The door opens. His face isn’t swollen in the least, not by sleep or heat or grief. It’s untouched, as young people’s faces are.
I ask, “Are you sick?”
“No.”
“I thought there might have been something you ate.”
“I’m not sick.”
He looks at me and wakes up a bit.
“What’s wrong? Other than, of course … Dad.”
A few years ago, after a harrowing day like this, it would have been only natural for him to crawl into my bed, or for me to get into his. There wouldn’t have been the least thing odd about it: falling asleep as I embraced my son. A few years ago.
3
“Mia. We talked to him.”
Immediately I’m awake, and I recognize the voice of Thorkild, my father-in-law, on the telephone.
“Talked to him?”
“Yes, on the phone here in Denmark. He seems lively enough. And cheerful! We called the hospital, but now they’re going to run some tests.”

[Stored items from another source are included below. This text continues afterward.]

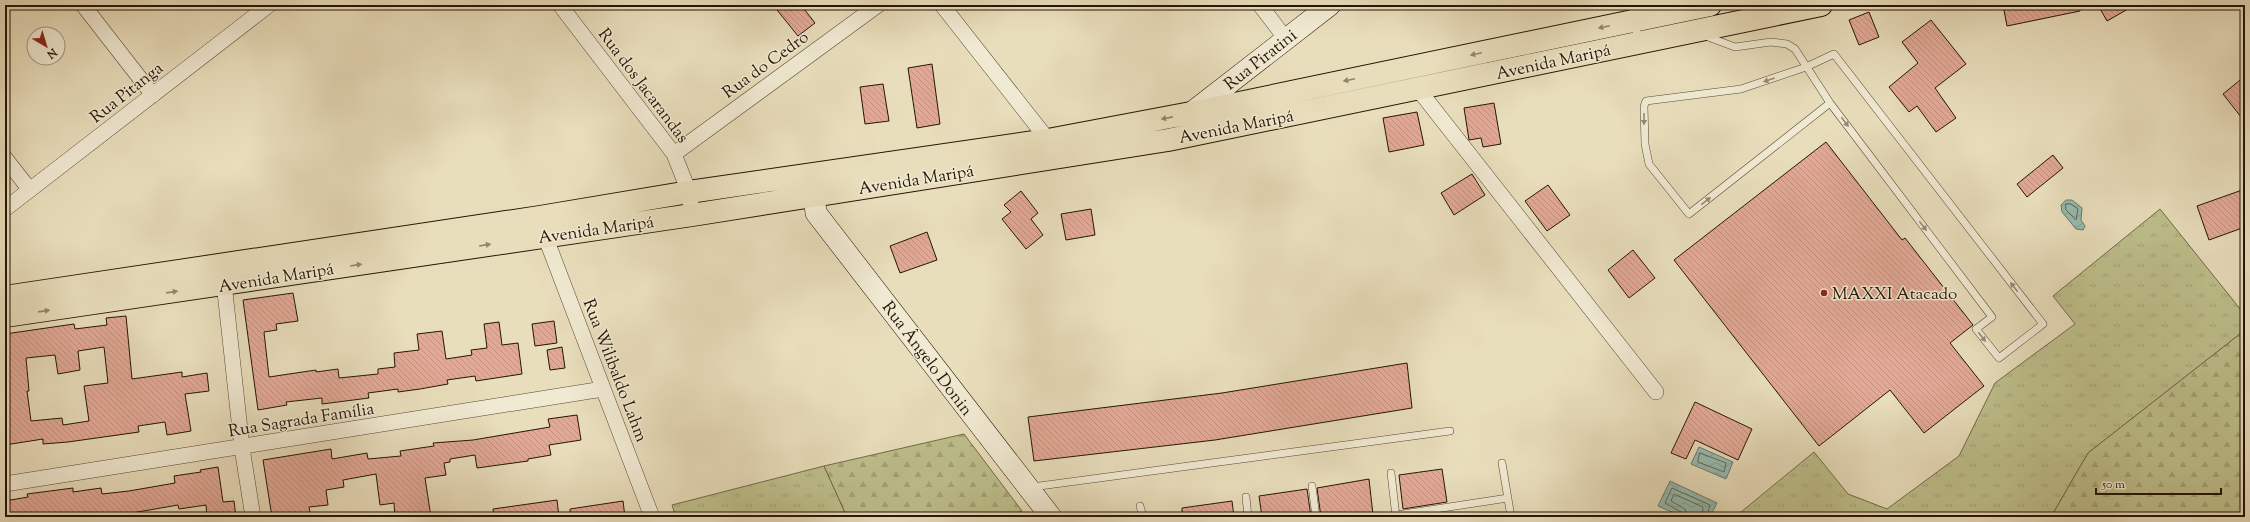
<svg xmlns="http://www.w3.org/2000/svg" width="2250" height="522" viewBox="0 0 2250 522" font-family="'Sorts Mill Goudy',serif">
<defs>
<pattern id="grass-tufts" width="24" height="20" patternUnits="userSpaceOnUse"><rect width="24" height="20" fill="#bebf8b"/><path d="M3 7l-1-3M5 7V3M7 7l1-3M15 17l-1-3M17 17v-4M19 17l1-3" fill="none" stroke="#a3a376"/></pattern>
<pattern id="forest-firs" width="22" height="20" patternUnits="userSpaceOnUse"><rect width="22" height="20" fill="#bebf8b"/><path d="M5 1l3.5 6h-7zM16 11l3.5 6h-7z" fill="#a3a376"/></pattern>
<pattern id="water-waves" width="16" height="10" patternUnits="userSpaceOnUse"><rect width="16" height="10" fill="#97bcb1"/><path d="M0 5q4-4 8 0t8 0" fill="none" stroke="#82a197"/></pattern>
<pattern id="building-back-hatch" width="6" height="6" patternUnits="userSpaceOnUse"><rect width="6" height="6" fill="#e4a996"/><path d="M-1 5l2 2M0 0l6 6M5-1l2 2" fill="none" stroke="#c39180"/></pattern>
</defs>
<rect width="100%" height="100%" fill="#e9debc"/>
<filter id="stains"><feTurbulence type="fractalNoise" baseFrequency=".005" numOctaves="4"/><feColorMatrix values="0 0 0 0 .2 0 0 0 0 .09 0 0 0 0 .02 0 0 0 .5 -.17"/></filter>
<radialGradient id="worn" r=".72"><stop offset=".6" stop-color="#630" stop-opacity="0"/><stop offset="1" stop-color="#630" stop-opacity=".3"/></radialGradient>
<path fill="url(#grass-tufts)" stroke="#716a48" d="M2160 209 2245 315V330L2088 453 2051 517H1735L1814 452 1848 494 1887 509 1959 456 1995 383 2075 324 2053 296Z
M824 466 847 517H676L672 505Z"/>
<path fill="url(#forest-firs)" stroke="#716a48" d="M2245 330V517H2051L2088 453Z
M964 434 1022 511 1003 517H847L824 466Z"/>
<path fill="url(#water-waves)" stroke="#69796c" d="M2066 200H2072L2082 208 2081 220 2085 226 2083 230 2076 229 2062 212 2061 205Z
M1699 447 1733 462 1726 479 1691 464Z
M1670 481 1717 503 1710 517H1683L1658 506Z"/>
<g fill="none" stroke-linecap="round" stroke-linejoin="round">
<path stroke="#5e685b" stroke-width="1" d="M2066 204H2071L2078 209 2076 220 2066 210Z
M1700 453 1726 463 1724 472 1698 462Z
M1683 517 1681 512 1665 503 1672 488 1710 505 1707 517
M1688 517 1685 509 1671 501 1674 494 1703 507 1702 517"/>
</g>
<path fill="url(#building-back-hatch)" stroke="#241505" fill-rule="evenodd" d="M773 5H801L815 23 798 36Z
M2003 5H2080V11L2007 26Z
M2098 5H2135L2107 21Z
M1869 12 1879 37 1859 45 1849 20Z
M1931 20 1966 64 1935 88 1956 118 1936 132 1917 106 1909 112 1889 87 1918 63 1902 42Z
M932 64 940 124 917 128 908 68Z
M2245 76V122L2223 94Z
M883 84 889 121 865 124 860 87Z
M1494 103 1501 144 1483 147 1481 138 1469 140 1464 108Z
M1417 112 1424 145 1389 152 1383 118Z
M1826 142 1902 240 1905 238 1973 325 1950 343 1984 386 1924 433 1890 390 1819 446 1674 260Z
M2053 155 2063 168 2027 197 2017 184Z
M1472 174 1485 195 1454 215 1441 193Z
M1548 185 1570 215 1547 231 1525 201Z
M2245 189V227L2209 240 2197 206Z
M1021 191 1038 213 1031 219 1043 235 1026 249 1002 219 1011 212 1004 205Z
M1091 209 1095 235 1066 240 1061 214Z
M927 232 937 260 900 273 890 246Z
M1633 250 1655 278 1629 298 1608 270Z
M293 293 298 321 276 324 277 330 264 332 269 377 316 370V372L338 369 339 378 378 374V369L395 367 394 353 419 350 417 334 442 331 446 359 472 355 471 350 487 348 484 324 499 322 502 345 518 343 522 374 476 381 475 376 447 380 448 384 420 389 398 392V389L368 393 369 398 322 404V398L286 402 287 405 258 410 243 300Z
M126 316 132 379 182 372V377L207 373 209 391 185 394 191 431 167 435 165 422 138 426 139 432 68 442 43 444V439L5 445V334L74 324 75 329 107 325 106 318ZM104 347 108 383 84 386 89 421 63 425 62 418 31 421 27 391H29L26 358 55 355 58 374 80 370 78 351Z
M554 321 557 343 535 346 532 324Z
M562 347 565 368 550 370 547 350Z
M1407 363 1412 408 1215 440 1034 461 1028 417 1222 393Z
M1695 402 1752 429 1738 460 1695 440 1686 459 1671 453Z
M577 415 581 440 549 445 551 455 528 459V461L477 468 475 455 450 459V462L444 463 446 475 425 478 431 517H395L394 503 380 505 376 474 343 480 344 487 326 490 328 505 309 507 311 517H272L263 460 331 449 332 459 367 453 368 459 401 456 400 451 434 446 433 443 473 440 550 427 548 419Z
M218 467 223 502 234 501 236 517H207L206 505 179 509 178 505 109 517H6L5 501 28 497 27 494 73 488V492L101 488 102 494 129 491 175 483 174 476 201 472 200 470Z
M1442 469 1447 502 1403 509 1399 475Z
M1369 479 1373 515 1321 517 1317 488Z
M1307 489 1311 517H1262L1259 496Z
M557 500 559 517H494L493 509Z
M623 501 625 517H570V509Z
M1232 501 1234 517H1182V508Z"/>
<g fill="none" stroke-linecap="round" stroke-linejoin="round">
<defs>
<path id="lane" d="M1632 5 1636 21 1637 41
M1703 35 1735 47 1771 42 1787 44 1795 49 1830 103 1992 317 1976 329 1999 358 2043 324 1834 54 1806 67 1741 89 1646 101 1644 106 1645 144 1649 164 1689 214 1830 103
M1502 463 1511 517
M1391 473 1396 517
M1312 486 1316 517
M1032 487 1450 431
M1246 497 1248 517
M1140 506 1143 517
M1383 517 1508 498"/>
<path id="street" d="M83 5 153 95
M560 5 674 154 689 192 692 215
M942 5 1048 140 1049 147
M1260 5 1286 39
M1418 89 1656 392
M674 154 878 5
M5 158 30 190
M5 209 269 5
M542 228 652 517
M223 274 242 448 253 517
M5 484 603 389"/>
<path id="secondary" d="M1191 113 1330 5
M814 196 816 213 1051 517"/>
<path id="primary" d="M5 297 540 217 689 192 1048 140 1191 113 1710 5
M5 316 692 215 1168 140 1821 5"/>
</defs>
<use href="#lane" stroke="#554733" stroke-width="8"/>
<use href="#street" stroke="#554733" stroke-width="16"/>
<use href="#secondary" stroke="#241505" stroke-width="22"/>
<use href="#primary" stroke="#241505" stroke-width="24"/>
<use href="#lane" stroke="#f1ead3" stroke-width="7"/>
<use href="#street" stroke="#f1ead3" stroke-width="15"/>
<use href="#secondary" stroke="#f1ead3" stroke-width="21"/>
<use href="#primary" stroke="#e9debc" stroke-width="22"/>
</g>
<defs><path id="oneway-solid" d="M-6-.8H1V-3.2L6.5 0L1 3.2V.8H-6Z"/></defs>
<g fill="#90846a">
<use href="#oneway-solid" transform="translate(1604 27) rotate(168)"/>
<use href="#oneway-solid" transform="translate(1476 54) rotate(168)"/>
<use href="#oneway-solid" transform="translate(1349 80) rotate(168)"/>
<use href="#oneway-solid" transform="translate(1167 118) rotate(169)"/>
<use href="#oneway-solid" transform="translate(485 245) rotate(-9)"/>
<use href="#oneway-solid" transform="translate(356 265) rotate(-9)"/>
<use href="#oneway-solid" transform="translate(172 292) rotate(-8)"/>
<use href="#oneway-solid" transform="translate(44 311) rotate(-8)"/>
</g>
<g fill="#958a76">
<use href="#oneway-solid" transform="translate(1769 80) rotate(161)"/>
<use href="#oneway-solid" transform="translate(1644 119) rotate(90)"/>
<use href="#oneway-solid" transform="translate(1845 122) rotate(53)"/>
<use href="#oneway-solid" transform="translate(1706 201) rotate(-38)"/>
<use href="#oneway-solid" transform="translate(1923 226) rotate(53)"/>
<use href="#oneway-solid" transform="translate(2014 287) rotate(-128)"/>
<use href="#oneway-solid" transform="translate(1982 337) rotate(52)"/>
</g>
<circle fill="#8f2418" stroke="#f1ead3" stroke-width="1.5" cx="1824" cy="293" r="4"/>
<g text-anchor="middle" stroke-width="3" stroke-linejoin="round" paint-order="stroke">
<g font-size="17" fill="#241505" stroke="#f1ead3">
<text transform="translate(1260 59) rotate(-38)" y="6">Rua Piratini</text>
<text transform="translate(1553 61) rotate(-12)" y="6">Avenida Maripá</text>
<text transform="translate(765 64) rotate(-36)" y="6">Rua do Cedro</text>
<text transform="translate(644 85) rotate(53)" y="6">Rua dos Jacarandas</text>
<text transform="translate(126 92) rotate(-38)" y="6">Rua Pitanga</text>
<text transform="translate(1236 126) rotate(-11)" y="6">Avenida Maripá</text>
<text transform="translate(916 179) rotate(-9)" y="6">Avenida Maripá</text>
<text transform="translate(596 229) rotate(-8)" y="6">Avenida Maripá</text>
<text transform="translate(276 277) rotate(-9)" y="6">Avenida Maripá</text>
<text transform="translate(928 358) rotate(53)" y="6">Rua Ângelo Donin</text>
<text transform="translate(616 370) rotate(69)" y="6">Rua Wilibaldo Lahm</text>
<text transform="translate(301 419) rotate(-9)" y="6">Rua Sagrada Família</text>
</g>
<g font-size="17" fill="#241505" stroke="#f1ead3" text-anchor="start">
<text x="1832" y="299">MAXXI Atacado</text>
</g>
</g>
<rect width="2250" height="522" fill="none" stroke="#e9debc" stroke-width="20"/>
<rect x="6" y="6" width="2238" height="510" fill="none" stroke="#241505" stroke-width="2"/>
<rect x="10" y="10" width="2230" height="502" fill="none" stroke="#241505"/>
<g transform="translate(46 46) rotate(142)"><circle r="19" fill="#f1ead3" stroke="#9f9581"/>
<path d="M0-3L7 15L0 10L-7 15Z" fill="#8f2418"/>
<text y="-6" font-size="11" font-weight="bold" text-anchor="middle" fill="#241505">N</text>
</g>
<path d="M2096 488v6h125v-6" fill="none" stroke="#241505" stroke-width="2"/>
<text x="2102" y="488" font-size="12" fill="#241505" stroke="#f1ead3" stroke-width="3" paint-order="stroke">50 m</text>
<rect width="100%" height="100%" filter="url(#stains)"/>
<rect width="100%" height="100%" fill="url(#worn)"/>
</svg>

Half an hour later, Niklas and I are sitting in a taxi on the way to the hospital. Yesterday I called my in-laws from the emergency room. Now I try the hospital one more time, in vain, before calling Thorkild again—just to hear him repeat the last thing he said. “Frederik seems to be in good spirits. He doesn’t have any pain or paralysis or speech difficulties, and he feels well. I think we’ve been lucky—this time around.”
The neurology department is in a cubic metal-clad addition to the old hospital. It is more modern and better maintained than many Danish hospital wards, and the contrast with the emergency room in which we spent yesterday is striking.
On the other hand, not everyone here can speak English. We present first Frederik’s passport and then our own, and at last a smiling nurse’s aide leads us into Frederik’s room without us understanding what she’s saying.
There’s an empty place where Frederik’s bed must have stood, and once again, there’s nothing for us to do but sit and wait. We try not to stare too much at the patient next to us, but it is hard. He’s a thin man in his early thirties with a white bandage wrapped around the upper part of his head. A square rack of steel pipes presses against the bandage from several directions, probably to immobilize his head, yet it looks as if big metal bolts are screwed directly into his skull on every side. He can blink, but his face registers no expression. He stares up at the ceiling while his cheeks hang loose. Doors open and shut, nurses talk in the corridor, two nursing students come in and drag out some large apparatus—he reacts to nothing.